# Excerpt provided
# Erie Sunday



## gatorman841 (Feb 12, 2013)

Anyone else fishing tomorrow? If anyone heads out and wants to share info send let me know. Good luck and be safe giving crane a check then will be heading to cat if the crane isn’t good enough for my liking.


----------



## Shannon 391 (11 mo ago)

I would like to check out Luna Pier I know it's not very deep water but I had a buddy ride his snowmobile out 6 mi yesterday He's not a fisherman just a joy rider. I only live 3 miles from the lake. Said he also went all the way to Toledo from Luna Pier


----------



## Shannon 391 (11 mo ago)

I would like to check out Luna Pier I only live 2 miles from it.
Had a buddy ride his snowmobile out 6 miles yesterday. (He's not a fisherman)
Said he went all the way to Toledo


----------



## Shannon 391 (11 mo ago)

I always thought it could be pretty good ice since they shut the cold burner down and there's no longer warm water discharge


----------



## island troller (Nov 14, 2007)

May want to think about the week of mostly SW winds on going out. Ask the guys getting rescued currently as I post this.


----------



## ErieBoy75 (Aug 4, 2009)

# Provided material
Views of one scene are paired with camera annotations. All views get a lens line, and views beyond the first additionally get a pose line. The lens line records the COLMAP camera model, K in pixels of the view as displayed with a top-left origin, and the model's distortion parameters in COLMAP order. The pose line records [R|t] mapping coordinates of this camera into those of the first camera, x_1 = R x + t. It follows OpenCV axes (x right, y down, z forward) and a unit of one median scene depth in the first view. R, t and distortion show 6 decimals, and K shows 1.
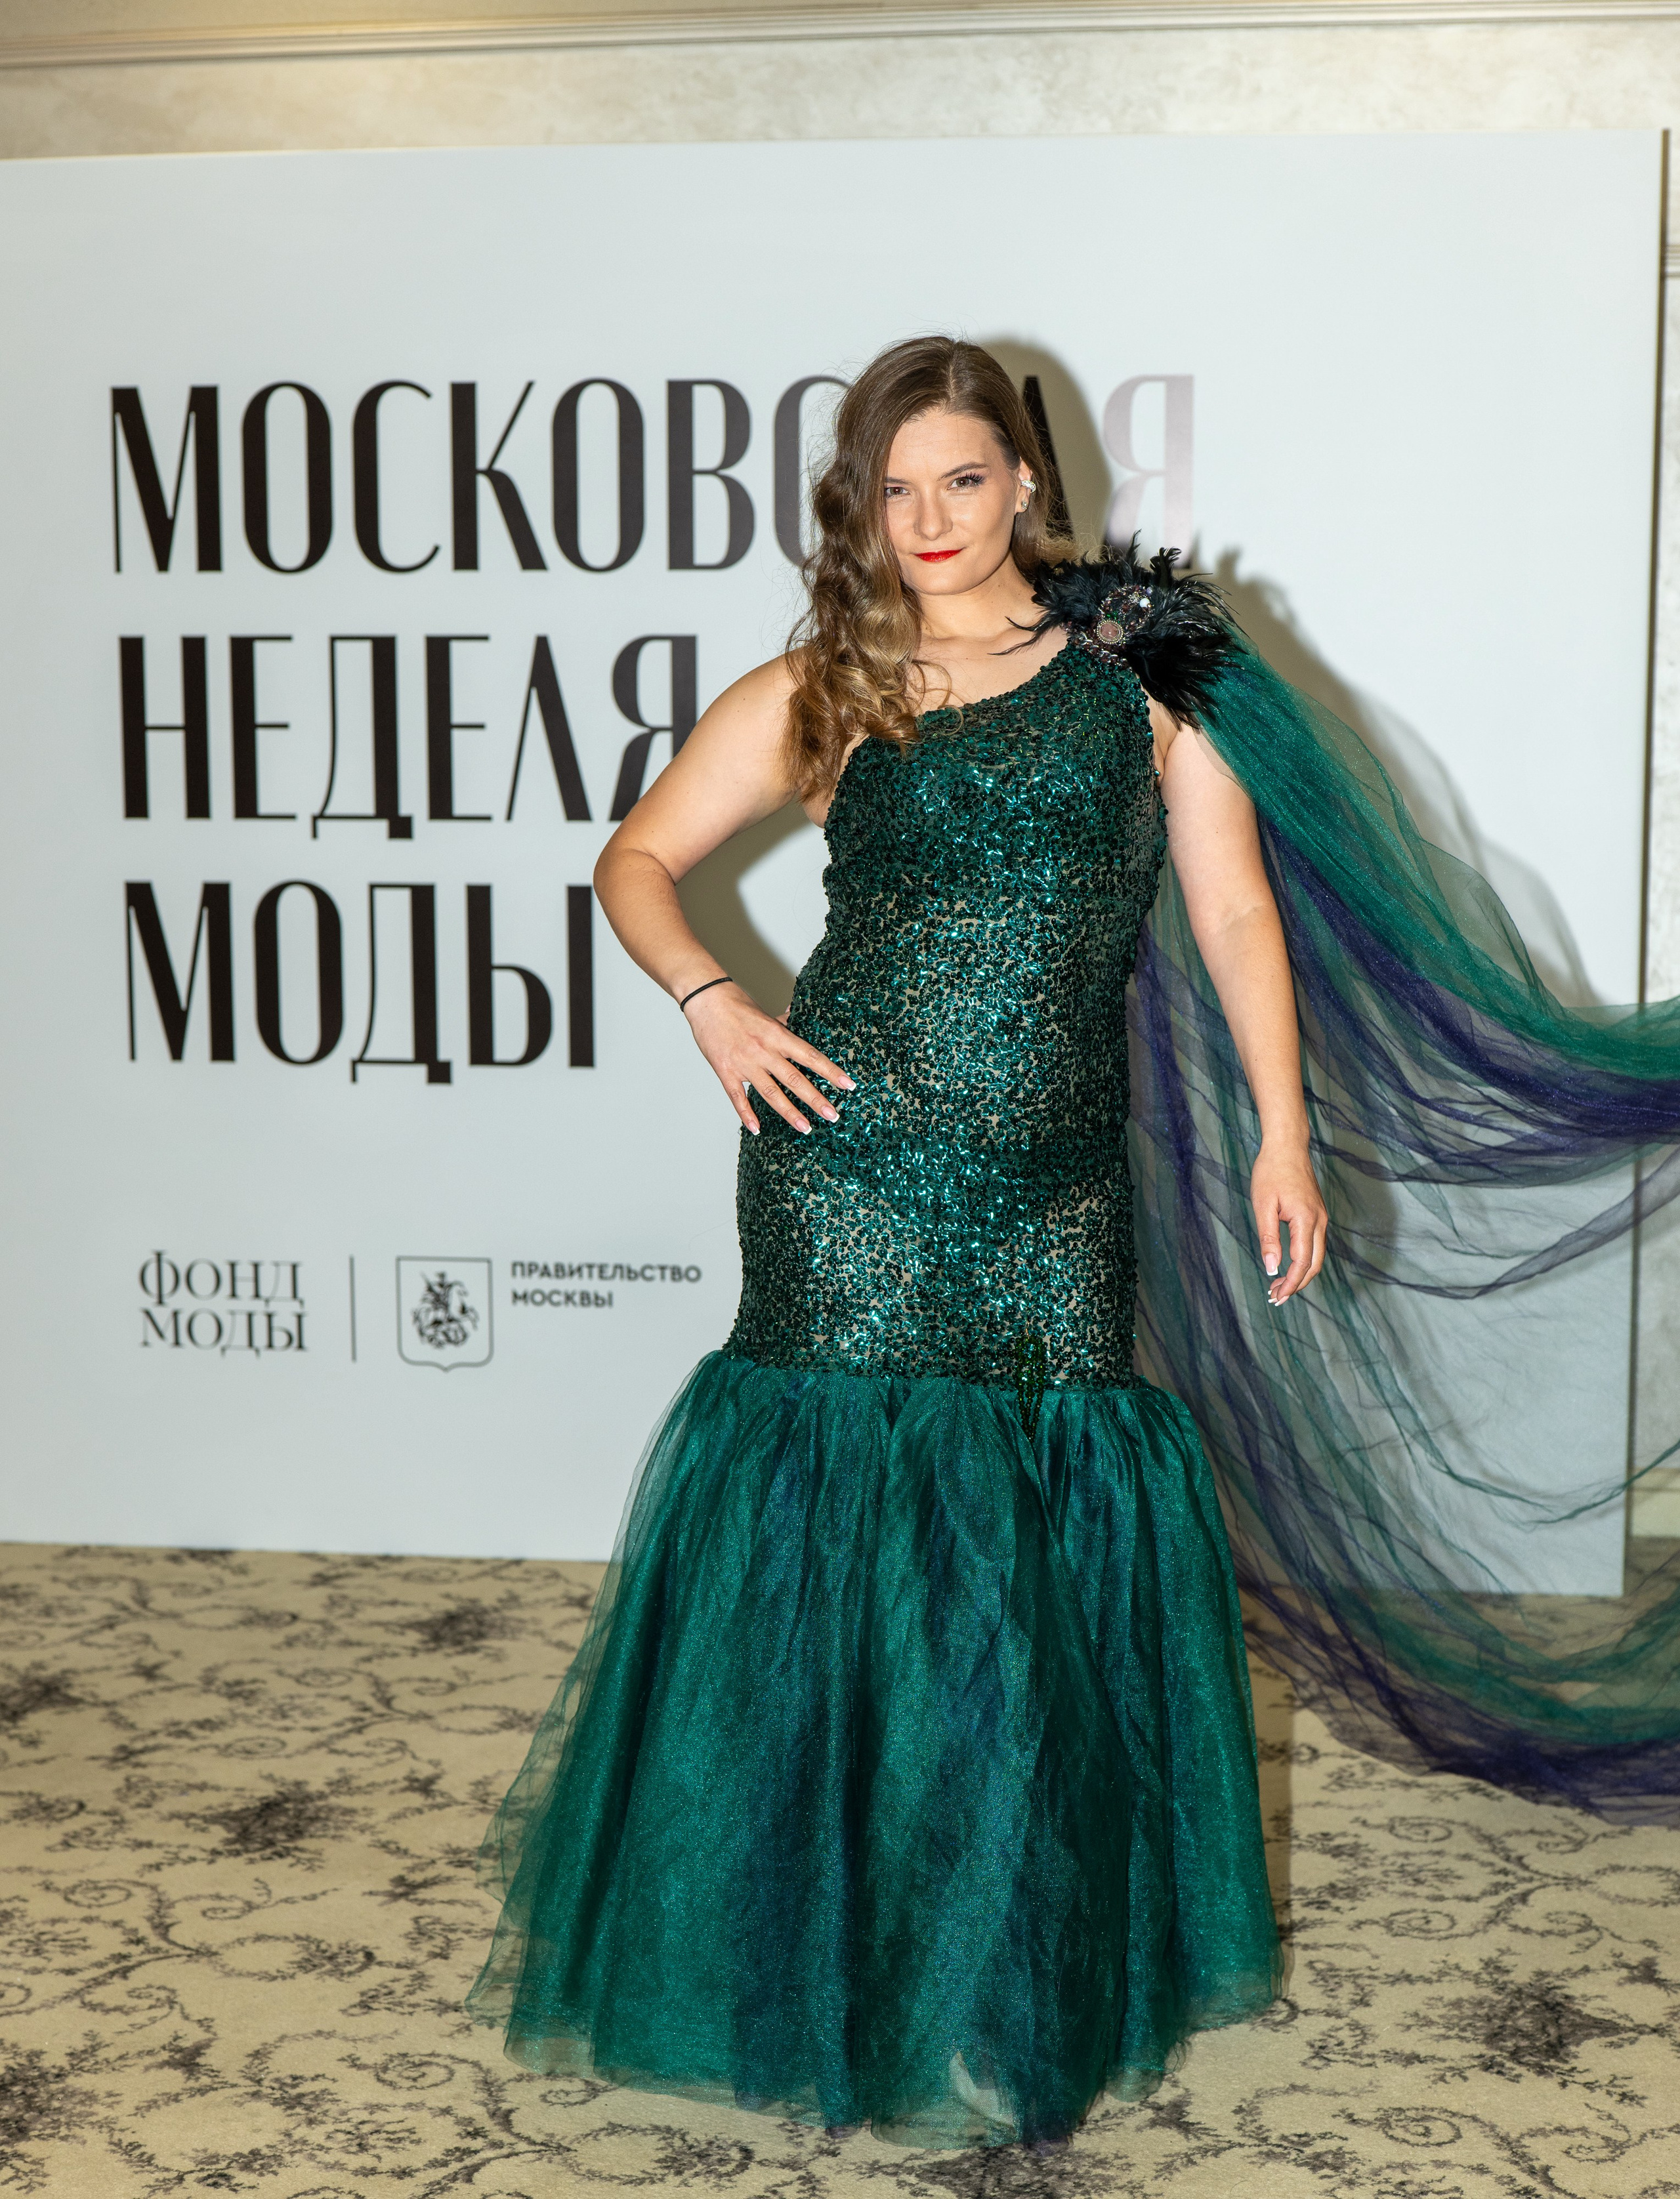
lens RADIAL K [[3710.8, 0, 837.3], [0, 3710.8, 1153.2], [0, 0, 1]] dist [-0.015202, -0.322783]
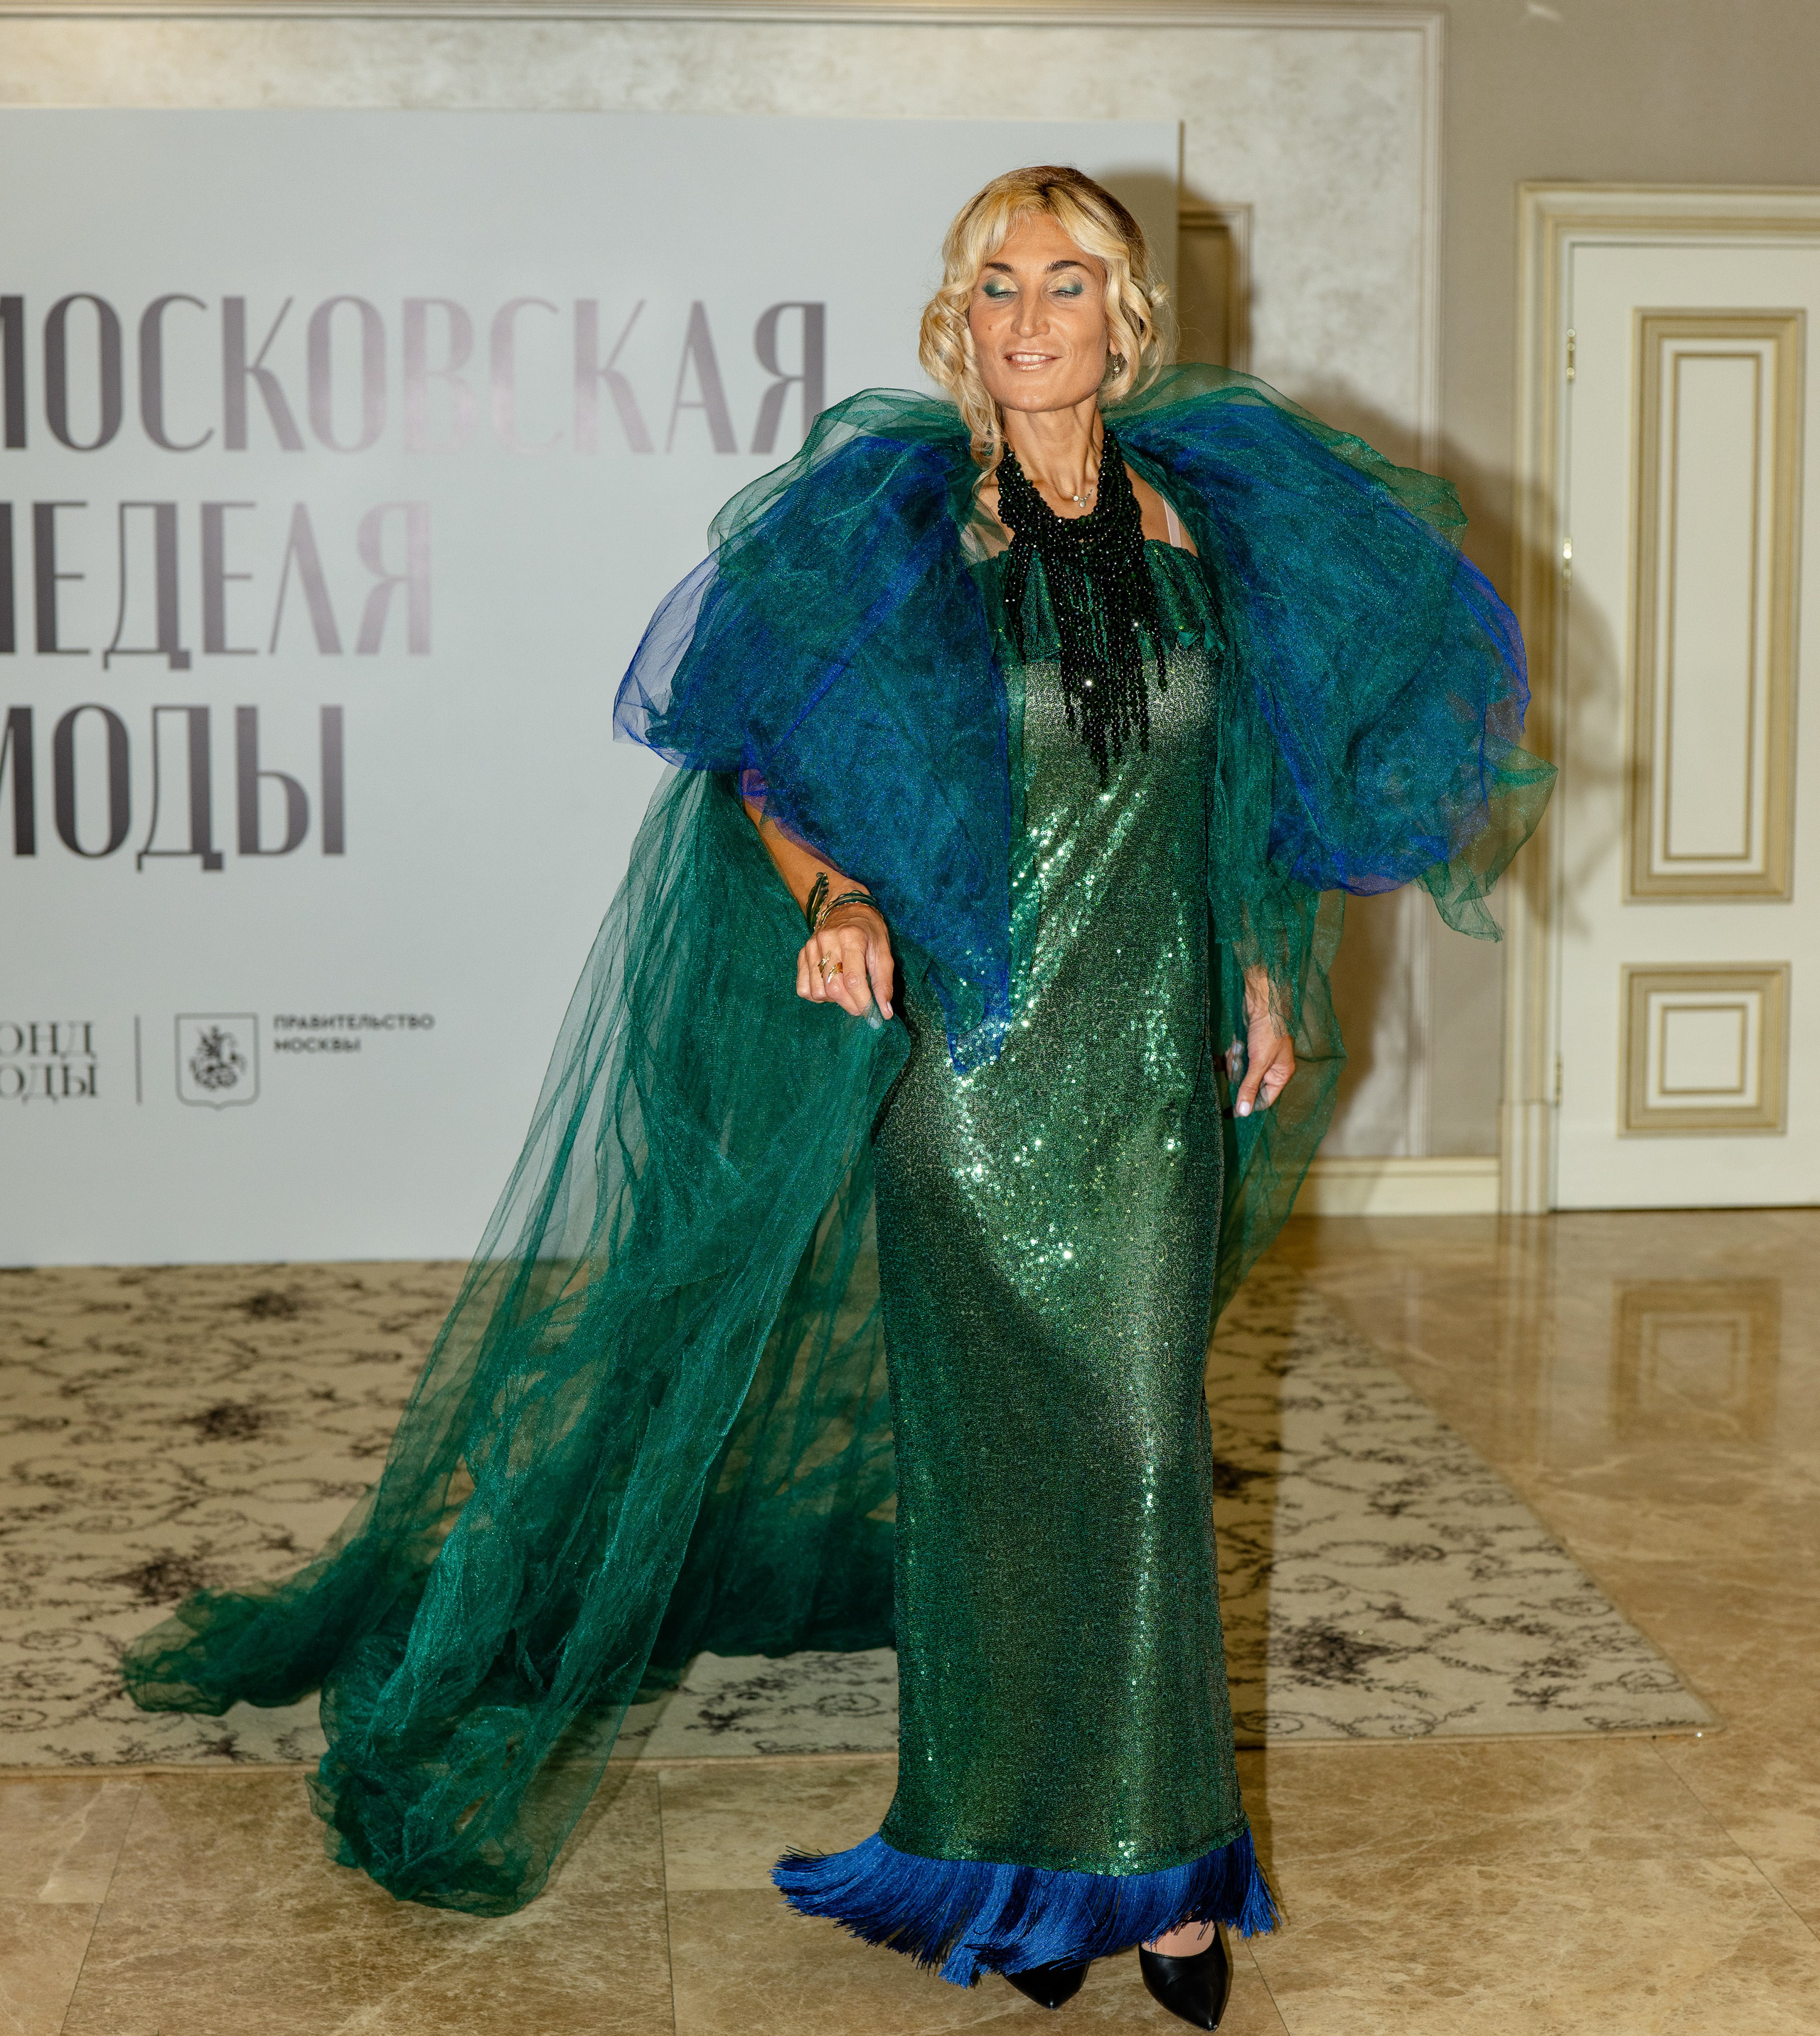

# Tasks for this exercise
• a. In the Lake Erie ice fishing thread, begin at the words "I always thought" and stop after "(Nov 14, 2007)", reproducing that stretch word for word.
• b. Resume the Lake Erie ice fishing thread from the point where it stops.

# Answers to this exercise
• a.
I always thought it could be pretty good ice since they shut the cold burner down and there's no longer warm water discharge


----------



## island troller (Nov 14, 2007)

• b.
It cracked off Lorain. 1/4 mile shore ice, 1/4 mile gap and growing, then another mile or 2 of ice before more open water.
South winds are a bugger.


----------



## Shannon 391 (11 mo ago)

It looks like 20 people are on the wrong side of the crack at Catawba right now.


----------



## snag (Dec 27, 2005)

Yep some guys are going to pay$$ to get their machines off the flow today..


Sent from my iPhone using Tapatalk


----------



## SemperFi (Mar 10, 2014)

20 fisherman on the ice off Catawba


----------



## BaddFish (Jun 20, 2009)

WOW....just WOW.
This is why I don't ice fish....EVER. ANYWHERE!


----------



## DBV (Jan 8, 2011)

BaddFish said:


> WOW....just WOW.
> This is why I don't ice fish....EVER. ANYWHERE!


Too bad, ice fishing is my favorite sport and as long as you practice safety and stick to inland lakes or East Harbor there is nothing better. Or even better go to Lake St Clair Canadian side or Simcoe further North. Love ice fishing in Canada, as seems so many people are into and families too.

Been ice fishing for about 45 years and it is just awesome. Back in the 70’s and early 80’s we were lucky enough to to have it around Christmas to end of March.

Would take ice fishing over regular fishing any day of the week. Just addicting. Of course I love Winter too, pond skating, hockey, sledding, skiing, etc..


----------



## gatorman841 (Feb 12, 2013)

snag said:


> Yep some guys are going to pay$$ to get their machines off the flow today..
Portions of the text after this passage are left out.